Scary Players I: Timothy Geithner

Maybe it’s the nature of democracy, when it’s starting to work again after a long hiatus, to be uncertain. It seems like every time I get set to proclaim happy days are here again, some new cold ugliness dampens the impulse. What could be better than Yitzhak Perlman and Yoyo Ma improvising together in concert followed by President Obama’s inspirational inaugural? And then within 48 hours, a series of historic Executive Orders reconnecting our government with our Constitution once again. It doesn’t get much better than this.

But then, this following bit of cold water caught my attention:

Treasury Nominee Failed to Halt Bond Scam

U.S. senators at Timothy Geithner’s confirmation hearing for Treasury Secretary Wednesday may want to ask him about a failure to act that is costing the U.S. a lot more than the amount he evaded on taxes.

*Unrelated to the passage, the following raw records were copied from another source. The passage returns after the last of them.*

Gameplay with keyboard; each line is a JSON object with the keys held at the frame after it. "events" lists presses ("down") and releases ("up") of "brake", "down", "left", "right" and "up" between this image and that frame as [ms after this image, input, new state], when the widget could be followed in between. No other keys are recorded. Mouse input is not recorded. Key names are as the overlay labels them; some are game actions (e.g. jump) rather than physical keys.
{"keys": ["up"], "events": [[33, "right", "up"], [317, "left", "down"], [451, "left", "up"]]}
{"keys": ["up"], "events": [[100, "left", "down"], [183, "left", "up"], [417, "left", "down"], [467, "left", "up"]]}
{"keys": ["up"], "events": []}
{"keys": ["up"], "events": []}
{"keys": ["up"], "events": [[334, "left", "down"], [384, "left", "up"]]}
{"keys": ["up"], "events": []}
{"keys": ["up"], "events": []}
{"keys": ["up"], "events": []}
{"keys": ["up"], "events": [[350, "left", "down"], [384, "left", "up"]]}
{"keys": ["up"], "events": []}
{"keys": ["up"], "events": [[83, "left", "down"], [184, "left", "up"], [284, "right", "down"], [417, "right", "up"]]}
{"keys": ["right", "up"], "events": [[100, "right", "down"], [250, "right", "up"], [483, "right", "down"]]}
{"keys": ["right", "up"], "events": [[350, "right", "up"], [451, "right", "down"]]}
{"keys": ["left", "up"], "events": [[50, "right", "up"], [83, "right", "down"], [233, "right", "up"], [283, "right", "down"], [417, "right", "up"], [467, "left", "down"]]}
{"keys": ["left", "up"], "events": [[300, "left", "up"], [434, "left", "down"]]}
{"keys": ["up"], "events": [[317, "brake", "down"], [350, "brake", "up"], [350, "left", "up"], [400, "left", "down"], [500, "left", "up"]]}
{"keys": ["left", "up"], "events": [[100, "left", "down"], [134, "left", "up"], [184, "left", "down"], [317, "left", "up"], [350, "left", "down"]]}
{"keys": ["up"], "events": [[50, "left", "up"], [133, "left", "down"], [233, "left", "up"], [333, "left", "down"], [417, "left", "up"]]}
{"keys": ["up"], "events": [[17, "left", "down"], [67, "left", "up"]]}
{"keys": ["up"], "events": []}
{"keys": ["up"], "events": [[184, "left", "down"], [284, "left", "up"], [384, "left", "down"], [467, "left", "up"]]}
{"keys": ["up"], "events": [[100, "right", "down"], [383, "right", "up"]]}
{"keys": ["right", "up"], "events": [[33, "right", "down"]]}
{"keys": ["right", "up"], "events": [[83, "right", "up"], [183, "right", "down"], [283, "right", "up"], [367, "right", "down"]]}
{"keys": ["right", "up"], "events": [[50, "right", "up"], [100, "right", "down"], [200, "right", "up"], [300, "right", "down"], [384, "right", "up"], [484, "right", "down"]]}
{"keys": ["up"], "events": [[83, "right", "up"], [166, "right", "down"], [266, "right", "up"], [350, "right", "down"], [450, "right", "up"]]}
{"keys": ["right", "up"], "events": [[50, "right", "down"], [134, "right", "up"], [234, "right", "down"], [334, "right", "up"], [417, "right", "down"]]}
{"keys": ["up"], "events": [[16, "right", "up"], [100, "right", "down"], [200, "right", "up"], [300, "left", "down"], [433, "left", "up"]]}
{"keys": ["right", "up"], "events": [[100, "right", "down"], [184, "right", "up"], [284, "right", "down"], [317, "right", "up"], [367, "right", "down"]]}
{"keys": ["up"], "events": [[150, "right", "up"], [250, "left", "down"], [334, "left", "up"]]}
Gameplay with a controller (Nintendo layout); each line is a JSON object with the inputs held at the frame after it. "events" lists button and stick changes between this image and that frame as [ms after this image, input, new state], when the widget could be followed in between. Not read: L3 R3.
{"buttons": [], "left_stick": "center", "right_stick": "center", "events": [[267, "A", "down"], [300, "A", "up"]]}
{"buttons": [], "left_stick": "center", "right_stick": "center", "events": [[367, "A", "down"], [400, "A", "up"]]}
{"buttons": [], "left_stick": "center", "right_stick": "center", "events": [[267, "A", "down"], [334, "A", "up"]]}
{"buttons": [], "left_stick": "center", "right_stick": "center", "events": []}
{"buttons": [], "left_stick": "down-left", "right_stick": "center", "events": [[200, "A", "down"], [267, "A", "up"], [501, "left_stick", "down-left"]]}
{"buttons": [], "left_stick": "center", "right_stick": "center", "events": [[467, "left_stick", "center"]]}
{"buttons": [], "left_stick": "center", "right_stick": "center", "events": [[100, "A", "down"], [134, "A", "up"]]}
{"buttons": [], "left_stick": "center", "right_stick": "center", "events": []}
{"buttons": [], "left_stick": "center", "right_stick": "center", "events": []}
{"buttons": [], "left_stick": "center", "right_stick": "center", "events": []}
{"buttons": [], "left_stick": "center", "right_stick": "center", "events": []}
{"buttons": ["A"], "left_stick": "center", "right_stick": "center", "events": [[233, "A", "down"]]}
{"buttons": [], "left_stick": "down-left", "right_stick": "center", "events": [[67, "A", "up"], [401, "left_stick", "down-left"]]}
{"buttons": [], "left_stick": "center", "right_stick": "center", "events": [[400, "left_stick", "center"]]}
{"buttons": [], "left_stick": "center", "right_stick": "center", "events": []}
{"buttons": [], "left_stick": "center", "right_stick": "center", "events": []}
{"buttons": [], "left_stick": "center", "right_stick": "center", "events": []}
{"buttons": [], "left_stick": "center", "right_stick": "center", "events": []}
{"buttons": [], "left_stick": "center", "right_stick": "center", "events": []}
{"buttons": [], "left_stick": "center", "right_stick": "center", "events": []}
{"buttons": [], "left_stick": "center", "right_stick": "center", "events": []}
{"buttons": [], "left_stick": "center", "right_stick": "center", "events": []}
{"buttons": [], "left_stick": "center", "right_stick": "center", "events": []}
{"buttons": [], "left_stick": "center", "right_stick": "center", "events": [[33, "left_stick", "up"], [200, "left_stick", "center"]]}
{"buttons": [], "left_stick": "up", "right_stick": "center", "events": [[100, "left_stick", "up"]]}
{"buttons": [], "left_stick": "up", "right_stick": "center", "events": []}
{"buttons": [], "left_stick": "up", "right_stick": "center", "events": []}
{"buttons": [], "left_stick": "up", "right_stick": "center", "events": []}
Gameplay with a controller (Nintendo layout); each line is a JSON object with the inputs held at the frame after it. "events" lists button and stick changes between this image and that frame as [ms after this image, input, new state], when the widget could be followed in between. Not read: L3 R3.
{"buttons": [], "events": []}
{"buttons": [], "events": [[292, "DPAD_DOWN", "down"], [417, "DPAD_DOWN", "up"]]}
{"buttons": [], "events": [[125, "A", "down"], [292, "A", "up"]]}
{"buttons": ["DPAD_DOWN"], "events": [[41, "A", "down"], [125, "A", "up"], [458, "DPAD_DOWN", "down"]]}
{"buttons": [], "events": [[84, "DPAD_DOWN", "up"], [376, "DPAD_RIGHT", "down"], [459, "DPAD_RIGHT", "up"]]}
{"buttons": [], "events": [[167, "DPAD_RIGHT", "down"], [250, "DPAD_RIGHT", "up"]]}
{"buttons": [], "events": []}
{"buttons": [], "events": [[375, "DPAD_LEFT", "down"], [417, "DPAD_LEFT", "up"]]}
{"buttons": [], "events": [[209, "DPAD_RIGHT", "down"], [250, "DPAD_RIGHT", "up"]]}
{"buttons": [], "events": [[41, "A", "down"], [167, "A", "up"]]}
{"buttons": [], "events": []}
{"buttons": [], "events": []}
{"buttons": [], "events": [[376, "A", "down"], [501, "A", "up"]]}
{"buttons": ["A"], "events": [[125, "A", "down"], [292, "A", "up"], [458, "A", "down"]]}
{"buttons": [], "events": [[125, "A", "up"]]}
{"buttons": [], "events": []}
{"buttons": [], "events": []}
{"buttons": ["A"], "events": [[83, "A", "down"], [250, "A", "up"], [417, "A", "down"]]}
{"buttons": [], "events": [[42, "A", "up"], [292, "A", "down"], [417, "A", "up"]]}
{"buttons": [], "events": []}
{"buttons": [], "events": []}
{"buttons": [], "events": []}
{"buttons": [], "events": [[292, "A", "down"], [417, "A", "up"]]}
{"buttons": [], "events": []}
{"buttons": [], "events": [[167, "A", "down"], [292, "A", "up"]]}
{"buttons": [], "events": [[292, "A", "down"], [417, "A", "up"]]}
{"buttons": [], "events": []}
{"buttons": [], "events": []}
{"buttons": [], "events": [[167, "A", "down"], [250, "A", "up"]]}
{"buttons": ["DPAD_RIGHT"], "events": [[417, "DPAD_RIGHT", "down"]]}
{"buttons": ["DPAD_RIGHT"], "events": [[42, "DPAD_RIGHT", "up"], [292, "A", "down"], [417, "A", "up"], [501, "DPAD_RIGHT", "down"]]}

The Federal Reserve Bank of New York, which he has led since 2003, conducts the operations on Wall Street of the Federal Reserve Bank in Washington, the country’s central bank. The New York Fed under Geithner’s presidency has failed to stop massive naked short selling of U.S. Treasury bonds that threatens the stability of the market and sale of the bonds.

via Treasury Nominee Failed to Halt Bond Scam :: The Komisar Scoop.

It is definitely worth following the link to the Komisar Scoop, investigative journalist Lucy Komisar’s website, to read a clear description of just how and why Timothy Geithner‘s failure to act “threatens the stability” of the U.S. Treasury bond market. But the scary part is that this guy’s work history provides no clue as to why he should be trusted with the U.S. Treasury. Scarcely out of Dartmouth, he goes to work and learn from no lesser paragon of probity than Henry Kissenger, prime candidate for a war crimes tribunal if there ever was one. A few years later he goes to work in the Treasury Department under Bush I where he remains through the Clinton years, becoming the disciple of Treasury Secretary Robert Rubin, who, along with Alan Greenspan, was an active opponent to the regulation of derivatives in the run-up to the current credit debacle.

We can only hope that, if his appointment goes through as predicted, that he has learned the folly of his former ways. After all, as the investment banks’ PR flacks are always telling us, “Past performance is no predictor of future behavior.”